H&S at Work argued in their June edition that while US studies concluded that there were no meaningful differences between the generations’ attitude to work, the way they learn about safety and respond to it is different.
They pointed out that David Costanza, Director of Industrial and Organisational Psychology at the George Washington University in Washington DC, stated that after 18 studies across a sample of nearly 20,000, ‘meaningful differences among generations probably do not exist on the workplace variables we examined’.
However, many other practitioners state that the different features of each generation shape how individuals react to health and safety systems; how they expect to learn about health and safety; and their attitude towards safety measures.

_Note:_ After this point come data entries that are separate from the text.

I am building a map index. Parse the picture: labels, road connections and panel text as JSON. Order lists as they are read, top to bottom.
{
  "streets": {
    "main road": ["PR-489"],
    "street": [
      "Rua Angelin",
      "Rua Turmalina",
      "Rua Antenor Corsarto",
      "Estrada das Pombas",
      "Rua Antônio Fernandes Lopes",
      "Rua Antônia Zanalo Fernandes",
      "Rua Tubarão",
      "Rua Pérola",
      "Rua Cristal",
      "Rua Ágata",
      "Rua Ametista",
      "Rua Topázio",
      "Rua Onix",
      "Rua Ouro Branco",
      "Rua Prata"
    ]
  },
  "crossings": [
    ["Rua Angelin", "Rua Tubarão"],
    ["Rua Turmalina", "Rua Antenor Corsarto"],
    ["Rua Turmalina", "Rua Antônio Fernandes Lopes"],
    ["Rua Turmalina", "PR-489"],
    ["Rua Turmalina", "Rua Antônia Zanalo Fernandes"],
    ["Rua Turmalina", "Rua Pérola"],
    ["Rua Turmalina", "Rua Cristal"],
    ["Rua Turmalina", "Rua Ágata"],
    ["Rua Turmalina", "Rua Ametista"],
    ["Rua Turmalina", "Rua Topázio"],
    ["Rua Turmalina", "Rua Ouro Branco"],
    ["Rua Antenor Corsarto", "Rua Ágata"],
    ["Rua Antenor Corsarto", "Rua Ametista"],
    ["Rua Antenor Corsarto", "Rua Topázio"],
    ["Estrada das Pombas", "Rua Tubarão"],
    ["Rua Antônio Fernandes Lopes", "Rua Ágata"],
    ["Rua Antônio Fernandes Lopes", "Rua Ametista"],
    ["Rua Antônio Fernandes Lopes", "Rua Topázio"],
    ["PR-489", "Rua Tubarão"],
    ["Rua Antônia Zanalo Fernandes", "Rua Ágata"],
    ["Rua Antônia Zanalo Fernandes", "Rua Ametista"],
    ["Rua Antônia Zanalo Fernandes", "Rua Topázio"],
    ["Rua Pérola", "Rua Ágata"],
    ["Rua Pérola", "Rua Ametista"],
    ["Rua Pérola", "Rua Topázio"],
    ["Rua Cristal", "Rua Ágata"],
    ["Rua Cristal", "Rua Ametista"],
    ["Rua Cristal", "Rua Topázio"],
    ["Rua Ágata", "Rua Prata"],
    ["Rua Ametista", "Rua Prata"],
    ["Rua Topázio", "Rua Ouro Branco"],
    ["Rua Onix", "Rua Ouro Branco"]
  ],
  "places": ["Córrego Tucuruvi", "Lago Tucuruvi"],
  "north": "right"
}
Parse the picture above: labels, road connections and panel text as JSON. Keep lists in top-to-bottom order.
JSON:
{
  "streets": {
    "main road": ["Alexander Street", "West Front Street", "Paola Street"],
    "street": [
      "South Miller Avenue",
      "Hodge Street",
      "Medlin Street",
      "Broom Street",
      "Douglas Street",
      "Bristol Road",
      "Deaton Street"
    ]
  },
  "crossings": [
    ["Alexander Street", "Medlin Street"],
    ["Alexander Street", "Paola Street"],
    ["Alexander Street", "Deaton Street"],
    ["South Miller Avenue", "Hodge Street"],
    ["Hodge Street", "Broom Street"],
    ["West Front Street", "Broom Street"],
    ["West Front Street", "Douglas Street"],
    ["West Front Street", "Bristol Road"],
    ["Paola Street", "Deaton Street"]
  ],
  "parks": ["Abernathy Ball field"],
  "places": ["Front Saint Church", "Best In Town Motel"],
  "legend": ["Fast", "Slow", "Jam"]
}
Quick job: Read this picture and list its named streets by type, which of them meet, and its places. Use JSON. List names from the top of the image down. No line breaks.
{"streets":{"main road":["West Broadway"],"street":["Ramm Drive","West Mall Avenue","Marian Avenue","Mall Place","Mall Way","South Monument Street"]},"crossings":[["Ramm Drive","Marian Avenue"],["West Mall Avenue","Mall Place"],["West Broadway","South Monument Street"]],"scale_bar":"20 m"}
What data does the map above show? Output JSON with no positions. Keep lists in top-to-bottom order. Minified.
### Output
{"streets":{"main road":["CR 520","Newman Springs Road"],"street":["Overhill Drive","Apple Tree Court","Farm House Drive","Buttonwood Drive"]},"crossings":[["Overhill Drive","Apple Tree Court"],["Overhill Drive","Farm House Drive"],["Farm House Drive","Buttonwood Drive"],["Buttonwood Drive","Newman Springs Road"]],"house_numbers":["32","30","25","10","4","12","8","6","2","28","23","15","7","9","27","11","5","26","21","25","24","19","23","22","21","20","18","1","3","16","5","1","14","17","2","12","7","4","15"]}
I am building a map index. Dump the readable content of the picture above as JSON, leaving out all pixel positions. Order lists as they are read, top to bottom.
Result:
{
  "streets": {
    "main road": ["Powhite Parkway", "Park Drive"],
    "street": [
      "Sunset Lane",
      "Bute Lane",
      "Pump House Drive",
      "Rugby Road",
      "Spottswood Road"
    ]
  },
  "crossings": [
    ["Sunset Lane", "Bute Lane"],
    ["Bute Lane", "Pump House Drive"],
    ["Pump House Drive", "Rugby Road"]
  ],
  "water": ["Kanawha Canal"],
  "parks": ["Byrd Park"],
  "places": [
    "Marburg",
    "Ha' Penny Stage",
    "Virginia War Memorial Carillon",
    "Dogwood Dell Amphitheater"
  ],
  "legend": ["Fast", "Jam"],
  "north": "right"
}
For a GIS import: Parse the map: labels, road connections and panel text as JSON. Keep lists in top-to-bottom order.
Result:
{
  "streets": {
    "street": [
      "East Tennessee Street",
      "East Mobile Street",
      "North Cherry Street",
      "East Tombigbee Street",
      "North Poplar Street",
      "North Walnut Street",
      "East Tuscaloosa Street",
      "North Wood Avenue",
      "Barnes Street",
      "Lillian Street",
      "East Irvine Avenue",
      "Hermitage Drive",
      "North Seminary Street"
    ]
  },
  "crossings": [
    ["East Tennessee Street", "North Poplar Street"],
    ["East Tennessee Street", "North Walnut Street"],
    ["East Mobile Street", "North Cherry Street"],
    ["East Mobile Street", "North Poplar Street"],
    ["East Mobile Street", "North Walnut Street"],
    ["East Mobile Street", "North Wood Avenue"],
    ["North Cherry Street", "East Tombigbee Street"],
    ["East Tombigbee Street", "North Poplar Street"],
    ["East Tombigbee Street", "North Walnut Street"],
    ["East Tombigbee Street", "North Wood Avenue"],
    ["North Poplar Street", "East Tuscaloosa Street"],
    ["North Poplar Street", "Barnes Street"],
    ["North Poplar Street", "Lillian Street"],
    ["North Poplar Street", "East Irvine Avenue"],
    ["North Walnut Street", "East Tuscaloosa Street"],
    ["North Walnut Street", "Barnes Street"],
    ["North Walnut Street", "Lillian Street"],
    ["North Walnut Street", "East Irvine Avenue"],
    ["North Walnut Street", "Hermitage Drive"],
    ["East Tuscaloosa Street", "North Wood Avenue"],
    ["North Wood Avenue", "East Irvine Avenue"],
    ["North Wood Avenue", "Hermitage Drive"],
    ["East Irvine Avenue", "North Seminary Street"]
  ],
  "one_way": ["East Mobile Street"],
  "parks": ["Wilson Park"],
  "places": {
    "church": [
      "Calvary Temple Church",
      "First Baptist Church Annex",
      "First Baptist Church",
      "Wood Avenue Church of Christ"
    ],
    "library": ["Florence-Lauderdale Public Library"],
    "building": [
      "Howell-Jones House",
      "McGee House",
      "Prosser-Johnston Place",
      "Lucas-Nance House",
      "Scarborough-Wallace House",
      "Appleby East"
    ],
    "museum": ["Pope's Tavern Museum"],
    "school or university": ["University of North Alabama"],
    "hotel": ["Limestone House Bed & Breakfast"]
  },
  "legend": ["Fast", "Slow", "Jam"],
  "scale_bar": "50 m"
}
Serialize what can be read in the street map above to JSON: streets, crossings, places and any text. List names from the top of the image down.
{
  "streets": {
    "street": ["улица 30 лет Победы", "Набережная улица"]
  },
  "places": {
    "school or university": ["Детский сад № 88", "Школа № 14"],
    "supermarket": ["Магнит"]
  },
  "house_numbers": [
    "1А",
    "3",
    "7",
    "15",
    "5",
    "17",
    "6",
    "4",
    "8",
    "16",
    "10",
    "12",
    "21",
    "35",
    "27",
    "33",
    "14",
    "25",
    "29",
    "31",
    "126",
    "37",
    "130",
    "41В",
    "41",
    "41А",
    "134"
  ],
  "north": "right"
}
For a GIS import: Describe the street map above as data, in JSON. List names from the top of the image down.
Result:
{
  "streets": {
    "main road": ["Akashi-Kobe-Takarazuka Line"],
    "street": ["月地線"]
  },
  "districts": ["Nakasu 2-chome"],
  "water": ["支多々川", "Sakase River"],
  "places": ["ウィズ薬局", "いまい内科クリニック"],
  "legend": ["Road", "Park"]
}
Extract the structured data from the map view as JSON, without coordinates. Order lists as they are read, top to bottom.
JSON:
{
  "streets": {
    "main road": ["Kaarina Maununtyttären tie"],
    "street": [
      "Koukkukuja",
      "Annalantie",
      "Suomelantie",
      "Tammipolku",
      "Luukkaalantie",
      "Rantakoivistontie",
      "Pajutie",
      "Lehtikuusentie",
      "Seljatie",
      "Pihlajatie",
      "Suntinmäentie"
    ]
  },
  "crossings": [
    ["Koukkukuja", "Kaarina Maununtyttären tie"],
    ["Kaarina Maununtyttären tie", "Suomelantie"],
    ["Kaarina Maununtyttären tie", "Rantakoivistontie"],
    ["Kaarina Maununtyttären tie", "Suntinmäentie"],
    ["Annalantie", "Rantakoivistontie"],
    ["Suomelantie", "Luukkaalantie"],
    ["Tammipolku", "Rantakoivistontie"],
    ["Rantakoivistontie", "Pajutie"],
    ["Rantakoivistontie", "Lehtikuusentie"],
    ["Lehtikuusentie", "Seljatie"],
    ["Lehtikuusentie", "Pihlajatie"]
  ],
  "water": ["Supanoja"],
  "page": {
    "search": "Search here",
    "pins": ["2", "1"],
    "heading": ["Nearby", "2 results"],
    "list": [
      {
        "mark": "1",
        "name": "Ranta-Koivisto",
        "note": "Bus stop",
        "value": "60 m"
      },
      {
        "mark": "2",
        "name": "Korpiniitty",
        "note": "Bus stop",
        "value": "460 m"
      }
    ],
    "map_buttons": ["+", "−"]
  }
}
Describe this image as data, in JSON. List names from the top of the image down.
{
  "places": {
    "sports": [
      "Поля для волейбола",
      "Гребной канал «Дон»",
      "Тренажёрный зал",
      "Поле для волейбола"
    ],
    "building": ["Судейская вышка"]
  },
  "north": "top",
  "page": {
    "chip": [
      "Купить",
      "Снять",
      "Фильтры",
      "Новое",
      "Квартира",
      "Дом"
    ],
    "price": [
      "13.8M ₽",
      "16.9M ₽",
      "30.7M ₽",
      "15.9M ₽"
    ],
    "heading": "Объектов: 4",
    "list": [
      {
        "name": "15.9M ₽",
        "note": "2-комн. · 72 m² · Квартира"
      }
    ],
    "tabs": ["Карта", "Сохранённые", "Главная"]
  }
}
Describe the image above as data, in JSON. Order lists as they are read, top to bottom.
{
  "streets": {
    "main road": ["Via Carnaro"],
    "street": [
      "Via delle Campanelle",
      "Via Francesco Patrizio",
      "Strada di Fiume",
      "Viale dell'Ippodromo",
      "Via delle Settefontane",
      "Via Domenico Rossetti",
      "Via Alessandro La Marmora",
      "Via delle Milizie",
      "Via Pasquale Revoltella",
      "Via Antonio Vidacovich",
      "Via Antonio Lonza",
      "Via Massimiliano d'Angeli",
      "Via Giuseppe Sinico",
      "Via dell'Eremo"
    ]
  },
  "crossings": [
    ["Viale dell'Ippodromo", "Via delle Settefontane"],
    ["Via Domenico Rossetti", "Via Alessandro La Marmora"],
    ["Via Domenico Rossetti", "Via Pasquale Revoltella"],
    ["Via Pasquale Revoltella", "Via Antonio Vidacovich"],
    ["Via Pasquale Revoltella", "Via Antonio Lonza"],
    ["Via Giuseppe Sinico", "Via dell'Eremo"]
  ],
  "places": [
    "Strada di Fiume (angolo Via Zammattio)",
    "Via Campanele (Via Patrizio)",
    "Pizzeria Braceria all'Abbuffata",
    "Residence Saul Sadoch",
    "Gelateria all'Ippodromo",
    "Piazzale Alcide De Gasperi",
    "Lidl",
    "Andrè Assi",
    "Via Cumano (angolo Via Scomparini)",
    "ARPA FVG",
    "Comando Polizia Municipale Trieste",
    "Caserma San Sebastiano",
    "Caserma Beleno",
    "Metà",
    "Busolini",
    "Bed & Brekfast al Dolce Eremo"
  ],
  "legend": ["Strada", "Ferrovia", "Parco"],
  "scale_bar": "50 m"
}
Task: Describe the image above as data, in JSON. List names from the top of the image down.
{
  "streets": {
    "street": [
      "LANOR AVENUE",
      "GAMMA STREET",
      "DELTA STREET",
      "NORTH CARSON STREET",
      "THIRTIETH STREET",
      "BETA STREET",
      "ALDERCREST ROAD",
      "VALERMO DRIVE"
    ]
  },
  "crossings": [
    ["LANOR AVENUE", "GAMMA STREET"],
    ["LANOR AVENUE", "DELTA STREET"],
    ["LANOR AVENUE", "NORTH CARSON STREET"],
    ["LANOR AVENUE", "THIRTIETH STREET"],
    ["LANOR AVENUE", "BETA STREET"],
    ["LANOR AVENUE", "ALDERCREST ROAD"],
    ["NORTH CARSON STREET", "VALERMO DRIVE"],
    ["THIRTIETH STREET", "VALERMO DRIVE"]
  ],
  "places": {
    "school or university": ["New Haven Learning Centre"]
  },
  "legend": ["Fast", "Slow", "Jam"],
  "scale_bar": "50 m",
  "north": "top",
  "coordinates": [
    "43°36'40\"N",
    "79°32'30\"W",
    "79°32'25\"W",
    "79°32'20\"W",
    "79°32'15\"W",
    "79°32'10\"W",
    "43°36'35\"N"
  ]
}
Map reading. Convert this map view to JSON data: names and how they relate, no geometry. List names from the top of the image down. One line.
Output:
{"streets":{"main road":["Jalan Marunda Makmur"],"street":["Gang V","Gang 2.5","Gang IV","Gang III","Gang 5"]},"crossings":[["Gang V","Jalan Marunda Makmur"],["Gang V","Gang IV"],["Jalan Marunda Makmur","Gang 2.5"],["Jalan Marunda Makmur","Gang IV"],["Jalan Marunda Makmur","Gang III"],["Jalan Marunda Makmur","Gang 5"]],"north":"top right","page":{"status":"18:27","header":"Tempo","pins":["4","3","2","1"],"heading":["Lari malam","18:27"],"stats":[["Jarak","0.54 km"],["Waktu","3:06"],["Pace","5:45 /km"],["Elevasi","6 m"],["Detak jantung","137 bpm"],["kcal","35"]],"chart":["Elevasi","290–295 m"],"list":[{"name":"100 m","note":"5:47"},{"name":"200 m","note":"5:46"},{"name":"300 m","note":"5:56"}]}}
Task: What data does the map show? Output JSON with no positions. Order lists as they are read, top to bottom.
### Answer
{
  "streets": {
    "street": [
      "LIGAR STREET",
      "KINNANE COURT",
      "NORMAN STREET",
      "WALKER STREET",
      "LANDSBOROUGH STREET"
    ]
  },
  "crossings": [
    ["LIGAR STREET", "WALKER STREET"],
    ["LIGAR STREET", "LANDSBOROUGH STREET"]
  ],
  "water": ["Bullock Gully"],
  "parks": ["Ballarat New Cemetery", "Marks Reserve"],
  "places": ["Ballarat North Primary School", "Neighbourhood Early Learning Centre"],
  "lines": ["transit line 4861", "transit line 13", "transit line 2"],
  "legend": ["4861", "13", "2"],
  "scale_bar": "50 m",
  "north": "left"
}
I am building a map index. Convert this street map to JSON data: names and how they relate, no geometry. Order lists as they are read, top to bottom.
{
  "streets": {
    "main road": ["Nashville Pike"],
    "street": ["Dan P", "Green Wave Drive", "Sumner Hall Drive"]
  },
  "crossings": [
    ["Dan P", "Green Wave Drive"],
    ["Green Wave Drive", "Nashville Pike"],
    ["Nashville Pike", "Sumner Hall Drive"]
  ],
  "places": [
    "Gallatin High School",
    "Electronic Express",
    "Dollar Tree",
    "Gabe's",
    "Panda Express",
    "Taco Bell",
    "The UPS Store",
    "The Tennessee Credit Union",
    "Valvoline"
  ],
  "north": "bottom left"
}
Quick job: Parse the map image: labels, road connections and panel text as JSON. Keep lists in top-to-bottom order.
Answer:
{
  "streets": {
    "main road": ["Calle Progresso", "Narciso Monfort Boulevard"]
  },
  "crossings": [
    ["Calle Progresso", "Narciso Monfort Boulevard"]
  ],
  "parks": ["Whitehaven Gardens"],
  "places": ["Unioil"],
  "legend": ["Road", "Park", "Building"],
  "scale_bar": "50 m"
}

Andy Hawkes is the IIRSM President and Chief Executive. He looked at another survey by HR consultant company Mercer which stated that ‘millennials are willing to take a risk and that they care less about safety than they do about opportunity.’
Hawkes argued that millennials, however, have come of age in a culture that includes specific understandings of daily risks which are ingrained in our modern lifestyles; from food labels with high sugar content to awareness campaigns on the benefits of exercise. This has caused a rapid change in behaviours and attitudes to safety, making millenials more pro-active and less reactive to safety. This means that they can take more risks and care that little bit less on a conscious level as it’s so deeply ingrained in them to act and behave in safe ways on a day-to-day basis.
Not only that, but as millennials are accustomed to a world of instant gratification it means that when safety issues arise, they’ll want a quick fix – meaning that problems will likely be dealt with on a much quicker basis.
H&S at Work talks in detail about lots of other factors in risk and the rise of generation Y including learning about risk in school (the exam board’s criteria for assessment includes identifying hazards and risk assessments), LOcHER (Learning about OCcupational Health by Experiencing Risk) and Modern Apprenticeships (the introduction of the first Level 3 Health and Safety Apprenticeship).